A paper by a team from the tech giant shows how to exploit a vulnerability in the popular AI chatbot
A year after the launch of ChatGPT, a group of researchers from Google has published a paper demonstrating how to breach OpenAI’s widely used AI technology.
The paper, which appeared on Tuesday, offers a glimpse into how scientists at the cutting edge of artificial intelligence research — a highly lucrative field, for some — are probing the boundaries of existing products in real time. Google and its AI lab, DeepMind, where most of the paper’s authors are based, are competing to transform scientific breakthroughs into profitable and practical products, before rivals like OpenAI and Meta beat them to it.
The paper focuses on “extraction,” which is an “adversarial” technique to infer what data might have been used to train an AI tool. AI models “memorize examples from their training datasets, which can enable an attacker to extract (potentially private) information,” the researchers wrote. The privacy is crucial: If AI models are eventually trained on personal information, leaks of their training data could expose bank logins, home addresses and more.
The Google team explained in a blog post accompanying the paper that ChatGPT is “‘aligned’ to not emit large amounts of training data. But, by devising an attack, we can achieve exactly this.” Alignment, in AI, refers to engineers’ efforts to steer the tech’s behavior. The researchers also noted that ChatGPT is a product that has been made available to the public for commercial use, unlike previous pre-production AI models that have fallen victim to extraction attempts.
The “attack” that succeeded was so simple, the researchers even described it as “silly” in their blog post: They simply asked ChatGPT to repeat the word “poem” indefinitely.

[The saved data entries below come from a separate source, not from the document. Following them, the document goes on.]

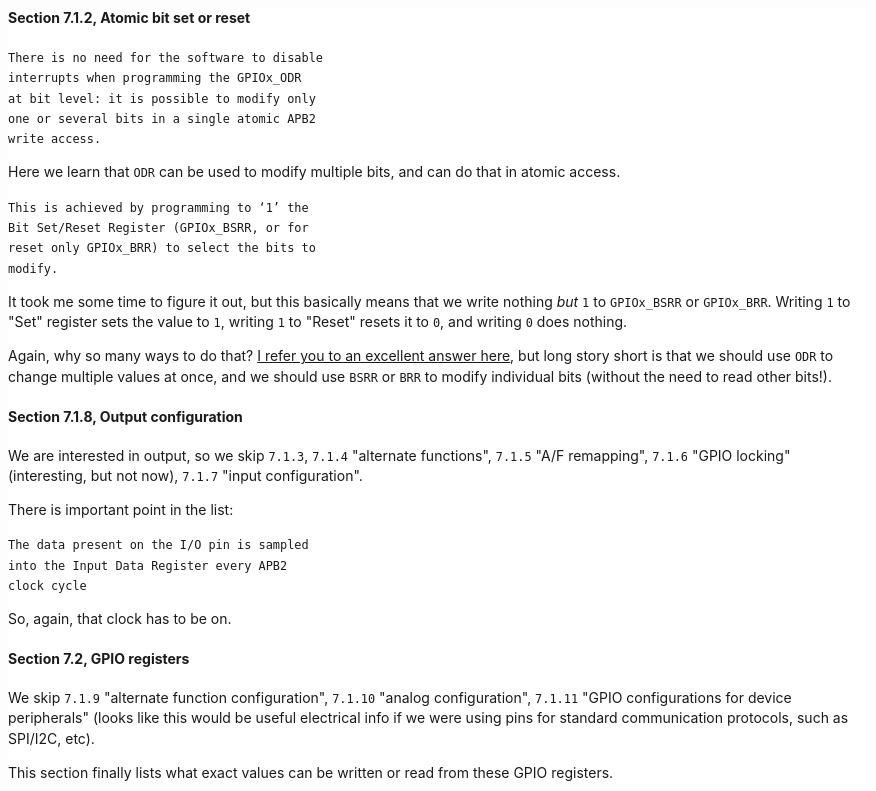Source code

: #### Section 7.1.2, Atomic bit set or reset

```plain
There is no need for the software to disable 
interrupts when programming the GPIOx_ODR 
at bit level: it is possible to modify only 
one or several bits in a single atomic APB2 
write access.
```

Here we learn that `ODR` can be used to modify multiple bits, and
can do that in atomic access.

```plain
This is achieved by programming to ‘1’ the 
Bit Set/Reset Register (GPIOx_BSRR, or for 
reset only GPIOx_BRR) to select the bits to 
modify. 
```

It took me some time to figure it out, but this basically means that we
write nothing _but_ `1` to `GPIOx_BSRR` or `GPIOx_BRR`. Writing `1` to 
"Set" register sets the value to `1`, writing `1` to "Reset" resets it to `0`,
and writing `0` does nothing.

Again, why so many ways to do that? [I refer you to an excellent answer here](https://electronics.stackexchange.com/questions/99095/stm32f0-gpiox-odr-vs-gpiox-bsrr),
but long story short is that we should use `ODR` to change multiple values at once,
and we should use `BSRR` or `BRR` to modify individual bits (without the need
to read other bits!).

#### Section 7.1.8, Output configuration

We are interested in output, so we skip `7.1.3`, `7.1.4` "alternate functions", 
`7.1.5` "A/F remapping", `7.1.6` "GPIO locking" (interesting, but not now), 
`7.1.7` "input configuration".

There is important point in the list:

```plain
The data present on the I/O pin is sampled 
into the Input Data Register every APB2 
clock cycle
```

So, again, that clock has to be on.

#### Section 7.2, GPIO registers

We skip `7.1.9` "alternate function configuration", `7.1.10` "analog configuration",
`7.1.11` "GPIO configurations for device peripherals" (looks like this would
be useful electrical info if we were using pins for standard communication protocols, such
as SPI/I2C, etc).

This section finally lists what exact values can be written or read from
these GPIO registers.
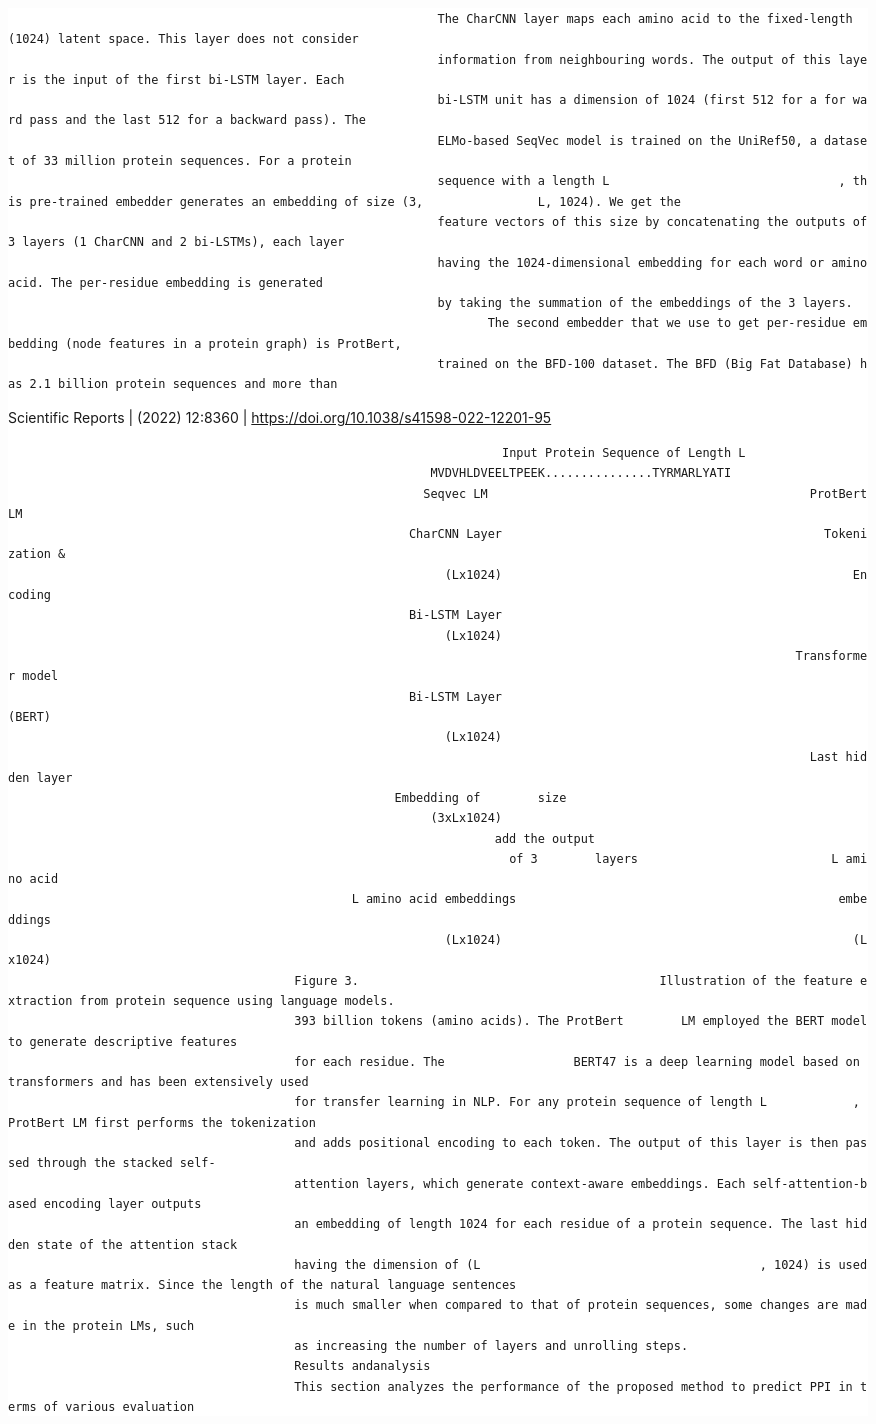                                                                 The CharCNN layer maps each amino acid to the fixed-length (1024) latent space. This layer does not consider
                                                                information from neighbouring words. The output of this layer is the input of the first bi-LSTM layer. Each
                                                                bi-LSTM unit has a dimension of 1024 (first 512 for a for ward pass and the last 512 for a backward pass). The
                                                                ELMo-based SeqVec model is trained on the UniRef50, a dataset of 33 million protein sequences. For a protein
                                                                sequence with a length L                                , this pre-trained embedder generates an embedding of size (3,                L, 1024). We get the
                                                                feature vectors of this size by concatenating the outputs of 3 layers (1 CharCNN and 2 bi-LSTMs), each layer
                                                                having the 1024-dimensional embedding for each word or amino acid. The per-residue embedding is generated
                                                                by taking the summation of the embeddings of the 3 layers.
                                                                       The second embedder that we use to get per-residue embedding (node features in a protein graph) is ProtBert,
                                                                trained on the BFD-100 dataset. The BFD (Big Fat Database) has 2.1 billion protein sequences and more than
Scientific Reports |         (2022) 12:8360  |                                                                                                                                                                                                                                                                                   https://doi.org/10.1038/s41598-022-12201-95

                                                                         Input Protein Sequence of Length L
                                                               MVDVHLDVEELTPEEK...............TYRMARLYATI
                                                              Seqvec LM                                             ProtBert LM
                                                            CharCNN Layer                                             Tokenization &
                                                                 (Lx1024)                                                 Encoding
                                                            Bi-LSTM Layer
                                                                 (Lx1024)
                                                                                                                  Transformer model
                                                            Bi-LSTM Layer                                                  (BERT)
                                                                 (Lx1024)
                                                                                                                    Last hidden layer
                                                          Embedding of        size
                                                               (3xLx1024)
                                                                        add the output
                                                                          of 3        layers                           L amino acid
                                                    L amino acid embeddings                                             embeddings
                                                                 (Lx1024)                                                 (Lx1024)
                                            Figure 3.                                          Illustration of the feature extraction from protein sequence using language models.
                                            393 billion tokens (amino acids). The ProtBert        LM employed the BERT model to generate descriptive features
                                            for each residue. The                  BERT47 is a deep learning model based on transformers and has been extensively used
                                            for transfer learning in NLP. For any protein sequence of length L            , ProtBert LM first performs the tokenization
                                            and adds positional encoding to each token. The output of this layer is then passed through the stacked self-
                                            attention layers, which generate context-aware embeddings. Each self-attention-based encoding layer outputs
                                            an embedding of length 1024 for each residue of a protein sequence. The last hidden state of the attention stack
                                            having the dimension of (L                                       , 1024) is used as a feature matrix. Since the length of the natural language sentences
                                            is much smaller when compared to that of protein sequences, some changes are made in the protein LMs, such
                                            as increasing the number of layers and unrolling steps.
                                            Results andanalysis
                                            This section analyzes the performance of the proposed method to predict PPI in terms of various evaluation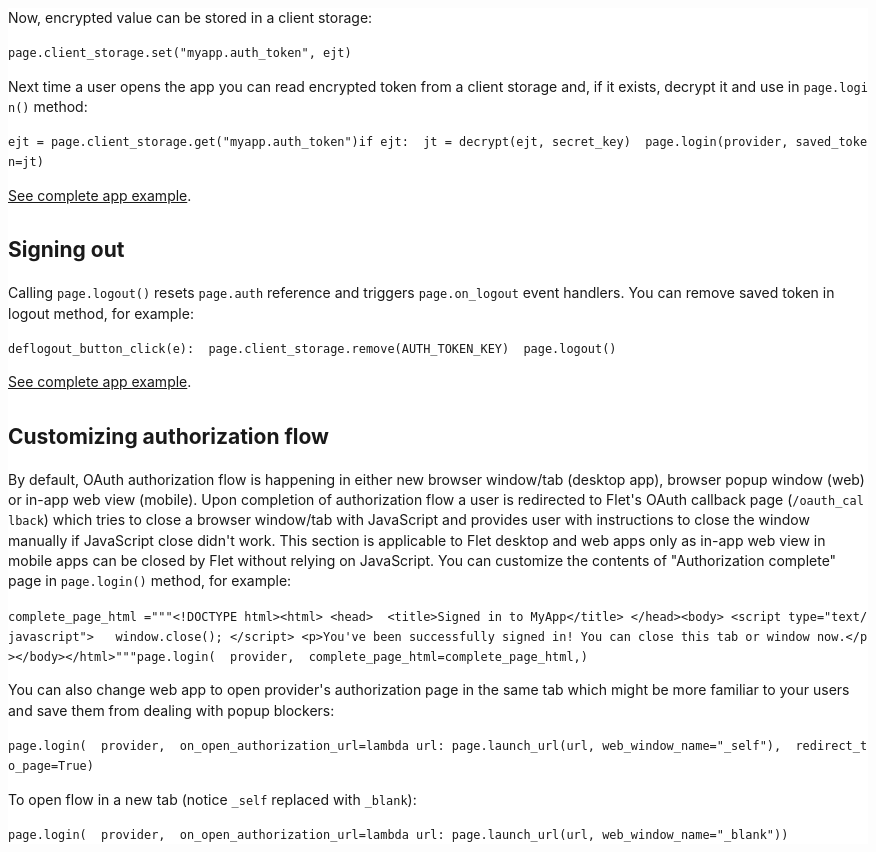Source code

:Now, encrypted value can be stored in a client storage:
```
page.client_storage.set("myapp.auth_token", ejt)
```

Next time a user opens the app you can read encrypted token from a client storage and, if it exists, decrypt it and use in `page.login()` method:
```
ejt = page.client_storage.get("myapp.auth_token")if ejt:  jt = decrypt(ejt, secret_key)  page.login(provider, saved_token=jt)
```

[See complete app example](https://github.com/flet-dev/examples/blob/main/python/apps/authentication/github-oauth-with-listing-repos.py).
## Signing out[​](https://flet.dev/docs/cookbook/authentication/#signing-out "Direct link to Signing out")
Calling `page.logout()` resets `page.auth` reference and triggers `page.on_logout` event handlers.
You can remove saved token in logout method, for example:
```
deflogout_button_click(e):  page.client_storage.remove(AUTH_TOKEN_KEY)  page.logout()
```

[See complete app example](https://github.com/flet-dev/examples/blob/main/python/apps/authentication/github-oauth-with-listing-repos.py).
## Customizing authorization flow[​](https://flet.dev/docs/cookbook/authentication/#customizing-authorization-flow "Direct link to Customizing authorization flow")
By default, OAuth authorization flow is happening in either new browser window/tab (desktop app), browser popup window (web) or in-app web view (mobile).
Upon completion of authorization flow a user is redirected to Flet's OAuth callback page (`/oauth_callback`) which tries to close a browser window/tab with JavaScript and provides user with instructions to close the window manually if JavaScript close didn't work.
This section is applicable to Flet desktop and web apps only as in-app web view in mobile apps can be closed by Flet without relying on JavaScript.
You can customize the contents of "Authorization complete" page in `page.login()` method, for example:
```
complete_page_html ="""<!DOCTYPE html><html> <head>  <title>Signed in to MyApp</title> </head><body> <script type="text/javascript">   window.close(); </script> <p>You've been successfully signed in! You can close this tab or window now.</p></body></html>"""page.login(  provider,  complete_page_html=complete_page_html,)
```

You can also change web app to open provider's authorization page in the same tab which might be more familiar to your users and save them from dealing with popup blockers:
```
page.login(  provider,  on_open_authorization_url=lambda url: page.launch_url(url, web_window_name="_self"),  redirect_to_page=True)
```

To open flow in a new tab (notice `_self` replaced with `_blank`):
```
page.login(  provider,  on_open_authorization_url=lambda url: page.launch_url(url, web_window_name="_blank"))
```
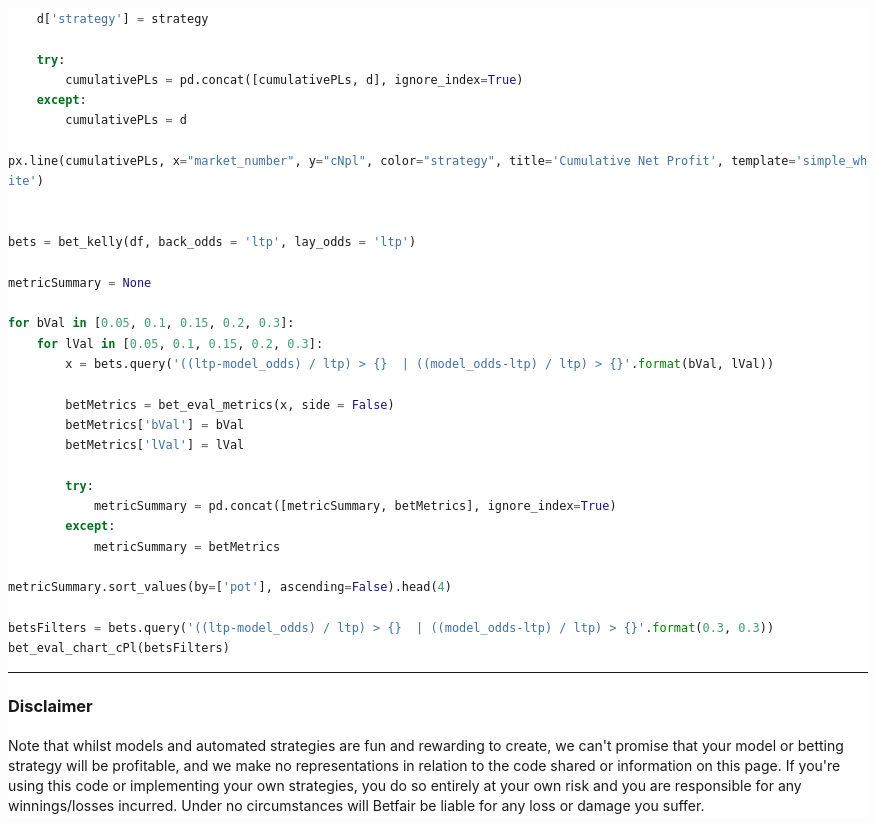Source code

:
 ``` Python
    d['strategy'] = strategy
    
    try:
        cumulativePLs = pd.concat([cumulativePLs, d], ignore_index=True)
    except:
        cumulativePLs = d

px.line(cumulativePLs, x="market_number", y="cNpl", color="strategy", title='Cumulative Net Profit', template='simple_white')


bets = bet_kelly(df, back_odds = 'ltp', lay_odds = 'ltp')

metricSummary = None

for bVal in [0.05, 0.1, 0.15, 0.2, 0.3]:
    for lVal in [0.05, 0.1, 0.15, 0.2, 0.3]:
        x = bets.query('((ltp-model_odds) / ltp) > {}  | ((model_odds-ltp) / ltp) > {}'.format(bVal, lVal))
        
        betMetrics = bet_eval_metrics(x, side = False)
        betMetrics['bVal'] = bVal
        betMetrics['lVal'] = lVal
        
        try:
            metricSummary = pd.concat([metricSummary, betMetrics], ignore_index=True)
        except:
            metricSummary = betMetrics
            
metricSummary.sort_values(by=['pot'], ascending=False).head(4)

betsFilters = bets.query('((ltp-model_odds) / ltp) > {}  | ((model_odds-ltp) / ltp) > {}'.format(0.3, 0.3))
bet_eval_chart_cPl(betsFilters)
```

---
### Disclaimer

Note that whilst models and automated strategies are fun and rewarding to create, we can't promise that your model or betting strategy will be profitable, and we make no representations in relation to the code shared or information on this page. If you're using this code or implementing your own strategies, you do so entirely at your own risk and you are responsible for any winnings/losses incurred. Under no circumstances will Betfair be liable for any loss or damage you suffer.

They discovered that, after repeating “poem” hundreds of times, the chatbot would eventually “diverge,” or abandon its normal dialogue style and start producing nonsensical sentences. When the researchers repeated the experiment and examined the chatbot’s output (after the many, many “poems”), they started to see content that was directly from ChatGPT’s training data. They had cracked “extraction,” on a low-cost version of the world’s most renowned AI chatbot, “ChatGPT-3.5-turbo.”
After running similar queries repeatedly, the researchers had spent only $200 to obtain more than 10,000 instances of ChatGPT spitting out memorized training data, they wrote. This included exact passages from novels, the personal information of dozens of people, fragments of research papers and “NSFW content” from dating sites, according to the paper.
404 Media, which first reported on the paper, located several of the passages online, including on CNN’s website, Goodreads, fan pages, blogs and even in comments sections.
The researchers wrote in their blog post, “As far as we know, no one has ever observed that ChatGPT emits training data with such high frequency until this paper. So it’s alarming that language models can have hidden vulnerabilities like this.”
“It’s also alarming that it’s very difficult to differentiate between (a) actually safe and (b) appears safe but isn’t,” they added. The research team included representatives from Google, UC Berkeley, University of Washington, Cornell, Carnegie Mellon and ETH Zurich.
The researchers wrote in the paper that they informed OpenAI about ChatGPT’s vulnerability on Aug. 30, giving the startup time to address the issue before the team disclosed its findings. But on Thursday afternoon, MM was able to reproduce the issue: When asked to repeat only the word “ripe” endlessly, the public and free version of ChatGPT eventually started emitting other text, including quotes correctly attributed to Richard Bach and Toni Morrison.
OpenAI declined to comment to MM. On Wednesday, the company announced the reinstatement of Sam Altman as CEO, following a turbulent departure that rocked the startup a few weeks ago.